As SARS-CoV-2 variants such as Delta and Omicron, there has been increasing concern that monoclonal antibody effects will decrease. An in vitro study showed that bamlanivimab was not active against the Delta variant, while etesevimab, casirivimab, and imdevimab remained active [21]. In vitro and in a mouse model, regdanvimab was active against Delta, but showed less activity than it did against Delta precursors [22]. However, we found that the preventive effect of regdanvimab appeared to decrease during the Delta variant-dominant wave. Importantly, it is difficult to draw firm conclusions because more patients became vaccinated and there were a relatively small number of cases during the Delta variant-dominant wave. Furthermore, we do not know the proportions of Delta-infected cases; genomic sequencing data were lacking. According to the Korea Disease Control and Prevention Agency, >50.0% of random samples collected in mid-July and >90.0% collected in early August were Delta. It may thus be possible to compare the effect of regdanvimab before and after the Delta variant-dominant wave in this study. Omicron is rapidly outpacing Delta globally and is driving an upsurge of infections in most regions [23]. In vitro data suggest that several monoclonal antibodies, including regdanvimab, lost neutralizing activity against Omicron [24]. Although some monoclonal antibodies in clinical use may retain benefit, the use of monoclonal antibody therapeutics will require caution depending on whether Omicron is dominant in a region [25].

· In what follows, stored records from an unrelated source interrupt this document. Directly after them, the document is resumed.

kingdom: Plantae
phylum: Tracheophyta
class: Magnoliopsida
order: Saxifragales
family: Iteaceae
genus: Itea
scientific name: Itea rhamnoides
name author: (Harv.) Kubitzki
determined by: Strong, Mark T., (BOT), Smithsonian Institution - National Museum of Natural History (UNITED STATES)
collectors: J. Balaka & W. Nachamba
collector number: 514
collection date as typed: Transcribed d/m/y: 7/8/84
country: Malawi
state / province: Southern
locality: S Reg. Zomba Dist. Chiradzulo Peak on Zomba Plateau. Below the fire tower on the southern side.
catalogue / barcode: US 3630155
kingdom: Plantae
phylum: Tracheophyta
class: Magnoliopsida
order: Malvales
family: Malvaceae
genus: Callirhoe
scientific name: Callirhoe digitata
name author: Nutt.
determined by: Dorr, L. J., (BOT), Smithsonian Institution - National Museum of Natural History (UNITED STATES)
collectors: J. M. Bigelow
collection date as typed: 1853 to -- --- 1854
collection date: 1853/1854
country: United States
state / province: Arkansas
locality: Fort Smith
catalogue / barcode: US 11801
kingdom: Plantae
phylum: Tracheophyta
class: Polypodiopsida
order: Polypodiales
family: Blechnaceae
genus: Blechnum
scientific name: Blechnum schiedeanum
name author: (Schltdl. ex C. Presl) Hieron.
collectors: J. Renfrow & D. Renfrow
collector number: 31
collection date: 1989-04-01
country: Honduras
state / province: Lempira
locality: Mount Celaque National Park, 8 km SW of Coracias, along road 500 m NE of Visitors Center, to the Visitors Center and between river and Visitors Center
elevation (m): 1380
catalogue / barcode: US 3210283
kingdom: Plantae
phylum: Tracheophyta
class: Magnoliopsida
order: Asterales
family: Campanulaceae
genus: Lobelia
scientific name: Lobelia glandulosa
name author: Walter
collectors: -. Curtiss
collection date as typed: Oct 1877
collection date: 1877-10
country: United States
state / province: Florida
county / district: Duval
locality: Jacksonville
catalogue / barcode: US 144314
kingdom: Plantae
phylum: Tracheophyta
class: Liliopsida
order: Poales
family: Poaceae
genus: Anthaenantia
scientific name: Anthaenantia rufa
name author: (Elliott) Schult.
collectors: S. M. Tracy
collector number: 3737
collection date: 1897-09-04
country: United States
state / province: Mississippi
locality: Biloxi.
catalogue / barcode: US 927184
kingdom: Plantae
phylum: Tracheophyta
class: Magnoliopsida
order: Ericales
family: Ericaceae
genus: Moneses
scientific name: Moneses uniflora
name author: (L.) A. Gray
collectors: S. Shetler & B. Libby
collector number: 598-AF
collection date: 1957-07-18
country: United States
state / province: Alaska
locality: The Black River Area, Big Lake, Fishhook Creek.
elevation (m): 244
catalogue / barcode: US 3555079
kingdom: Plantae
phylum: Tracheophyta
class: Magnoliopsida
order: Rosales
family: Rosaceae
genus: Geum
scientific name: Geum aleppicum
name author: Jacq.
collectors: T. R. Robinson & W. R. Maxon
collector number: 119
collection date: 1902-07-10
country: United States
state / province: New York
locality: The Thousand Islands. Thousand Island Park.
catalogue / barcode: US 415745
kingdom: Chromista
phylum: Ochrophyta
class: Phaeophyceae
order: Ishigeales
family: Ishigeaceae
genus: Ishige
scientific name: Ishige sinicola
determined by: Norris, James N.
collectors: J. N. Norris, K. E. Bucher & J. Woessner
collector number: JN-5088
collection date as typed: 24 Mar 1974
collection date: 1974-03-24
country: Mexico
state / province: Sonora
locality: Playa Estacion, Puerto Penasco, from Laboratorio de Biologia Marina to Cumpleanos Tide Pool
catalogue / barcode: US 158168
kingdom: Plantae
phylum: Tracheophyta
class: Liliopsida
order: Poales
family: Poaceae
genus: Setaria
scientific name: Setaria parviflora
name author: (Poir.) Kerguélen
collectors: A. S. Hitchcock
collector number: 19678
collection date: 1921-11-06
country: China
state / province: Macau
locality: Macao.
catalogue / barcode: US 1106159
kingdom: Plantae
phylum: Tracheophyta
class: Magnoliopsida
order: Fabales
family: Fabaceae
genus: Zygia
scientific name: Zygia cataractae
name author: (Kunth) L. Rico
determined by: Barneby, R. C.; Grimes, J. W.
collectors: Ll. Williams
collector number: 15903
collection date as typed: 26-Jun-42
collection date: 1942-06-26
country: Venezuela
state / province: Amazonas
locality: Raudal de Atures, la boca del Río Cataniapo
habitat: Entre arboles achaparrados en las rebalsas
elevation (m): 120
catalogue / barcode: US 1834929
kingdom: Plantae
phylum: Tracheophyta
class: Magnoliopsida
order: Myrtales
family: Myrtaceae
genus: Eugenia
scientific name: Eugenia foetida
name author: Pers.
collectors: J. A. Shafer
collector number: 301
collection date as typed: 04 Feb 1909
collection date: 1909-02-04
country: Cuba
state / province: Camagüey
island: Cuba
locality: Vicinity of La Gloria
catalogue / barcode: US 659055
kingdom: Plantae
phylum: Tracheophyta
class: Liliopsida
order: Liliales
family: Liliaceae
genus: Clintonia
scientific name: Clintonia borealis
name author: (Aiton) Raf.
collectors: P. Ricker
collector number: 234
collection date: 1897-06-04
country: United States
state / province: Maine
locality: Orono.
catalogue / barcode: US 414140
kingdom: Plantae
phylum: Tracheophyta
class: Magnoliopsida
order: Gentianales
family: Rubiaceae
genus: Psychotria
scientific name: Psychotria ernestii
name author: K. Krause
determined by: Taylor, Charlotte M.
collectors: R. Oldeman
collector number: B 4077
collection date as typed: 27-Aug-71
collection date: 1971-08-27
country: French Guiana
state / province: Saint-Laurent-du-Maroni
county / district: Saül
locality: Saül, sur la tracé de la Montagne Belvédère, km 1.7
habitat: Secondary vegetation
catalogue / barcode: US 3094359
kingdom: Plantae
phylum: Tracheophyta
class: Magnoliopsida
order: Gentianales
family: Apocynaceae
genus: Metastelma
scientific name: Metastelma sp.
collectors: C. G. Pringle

Our work had several limitations. First, although propensity score-matching was used to reduce selection bias and confounding, many cases were discarded during this process, possibly creating (rather than eliminating) selection bias. However, multiple logistic regression analysis yielded similar results. Second, we excluded patients who progressed to severe or critical status within 2 days of hospitalization or within 6 h of regdanvimab administration. Because progression to severe or critical COVID-19 disease usually occurred soon after hospitalization, such patients were less likely to receive regdanvimab; this may have exaggerated the effect of the drug. We excluded such patients to render our analysis conservative. Third, neither the duration of hospitalization nor the time to symptom improvement served as a principal outcome, because patients were discharged only when they met the government guideline regardless of whether they had recovered earlier. Finally, minor symptoms might not have been recorded by attending physicians or nurses.

In conclusion, our real-world study suggests that regdanvimab treatment of mild-to-moderate COVID-19 significantly reduced disease progression; the effect appeared to wane during the Delta variant-dominant wave. A large-scale prospective study or randomized clinical trial is needed to explore the effects of regdanvimab in the era of Omicron domination and high numbers of vaccinated individuals.